S.O. : Pour quelles raisons Evgenij est-il migré en Italie ?
Z.S.P. : Officiellement Evgenij aurait dû migrer en Israël. Mais pour arriver en Israël, on devait passer par l’Italie. Arrivé en Italie, il est resté. Un maître célèbre (Zarko Prebil, ndt) lui dit : “Tu n’iras nulle part, car tu travailleras en Italie”.

S.O. : Vous êtes originaires de quelle ville ? De Moscou ?
Z.S.P. : Non, je ne suis pas de Moscou, mais Evgenij est né ici. Le père de Génia non plus n’était pas d’ici, mais il vécut longtemps à Moscou, moi je suis arrivée après.

S.O. : Est-ce que Génia eut-il des enfants ?
Z.S.P. : Non, il n’eut pas d’enfants. Il s’est marié une fois avec une danseuse du théâtre de Novossibirsk.

S.O. : Génia, comment eut-il l’idée de se dédier à la danse ? Dans votre famille il y avait quelqu’un qui dansait ?
Z.S.P. : Non. Dans notre famille jamais personne n’a eu affaire avec la danse. Comme on dit, c’est Dieu qui l’a voulu. Génia dansait toujours : à la maison, à l’école maternelle, même avant de voir “Casse-noisette”.

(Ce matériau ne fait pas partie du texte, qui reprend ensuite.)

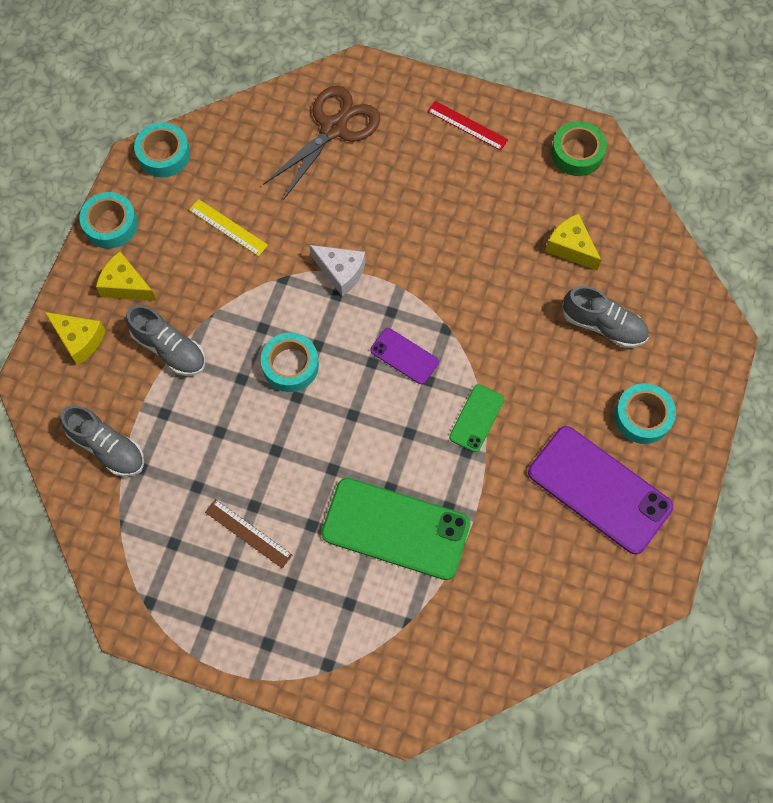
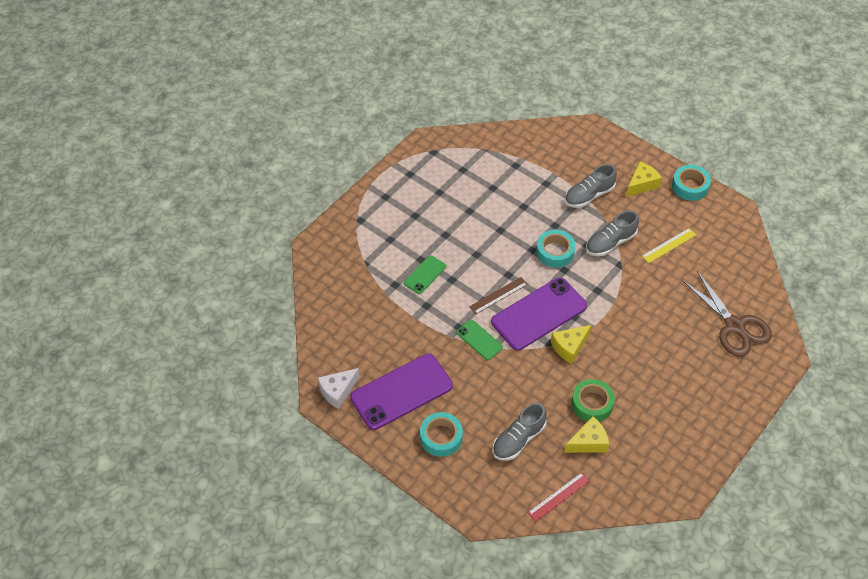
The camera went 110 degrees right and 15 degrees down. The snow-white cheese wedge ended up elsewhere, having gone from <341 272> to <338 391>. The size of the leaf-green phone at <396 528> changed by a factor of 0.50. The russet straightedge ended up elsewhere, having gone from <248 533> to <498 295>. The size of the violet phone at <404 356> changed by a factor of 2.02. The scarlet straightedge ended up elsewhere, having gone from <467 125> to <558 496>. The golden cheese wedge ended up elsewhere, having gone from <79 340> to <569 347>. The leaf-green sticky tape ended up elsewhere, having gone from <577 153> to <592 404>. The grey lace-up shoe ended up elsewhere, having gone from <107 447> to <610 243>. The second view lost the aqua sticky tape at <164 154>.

S.O. : Comment est-il réussi à entrer à l’école de danse ?
Z.S.P. : C’est moi qui l’a amené. Il m’avait confronté avec un ultimatum, qu’il n’irait pas à l’école, et l’année scolaire était déjà commencée, alors je n’ai pu faire rien d’autre que contacter la directrice de l’école et lui demander de lui faire un audition. Je dis aussi : “Regardez-le et repoussez-le”. Cette profession ne m’a jamais totalement convaincu. C’était en 1953, Génia avait 10 ans, à l’institut ils acceptaient les enfants justement à partir des 10 ans, après la troisième classe. Le jour de l’audition arriva – c’était un dimanche. La directrice de l’école, une dame très gentille, me dit: “Prenez seulement les escarpins, un caleçon et un maillot de corps”. Et voilà, on arriva. Ella Victorovna avait chargé une danseuse, dont le nom était Cherkasskaya (Tatiana, ndt) de l’accompagner de la salle, ensuite elle nous invita dans son bureau et elle dit : “Les qualités de Génia sont au dessus de la moyenne, il peut bien commencer les classes”. Lui, il étudiait avec beaucoup de volonté, très bien. Et très tôt, on lui proposa les scènes d’ensemble dans les spectacles. Ça le rendait heureux.

S.O. : Et pour vous ?
Z.S.P. : Bon, j’ai compris qu’il n’y avait pas une autre issue. Il était inutile de chercher de le dissuader ou de le transférer dans une autre école. Évidemment, je me suis résignée et, pour le possible, j’ai cherché à l’aider. L’école était loin de chez nous. Génia, était pour de vrai follement amoureux de la danse. Ce fut à cause de cet amour, qu’il encourut dans cet accident, qu’il fut découvert, éloigné du théâtre et accompagné à la police. Quand tout ça c’est passé, je n’étais pas chez nous pour un voyage d’affaires. Génia, pour quelques périodes, il vécut seul et une voisine s’occupait de lui. Mais tout s’est bien fini.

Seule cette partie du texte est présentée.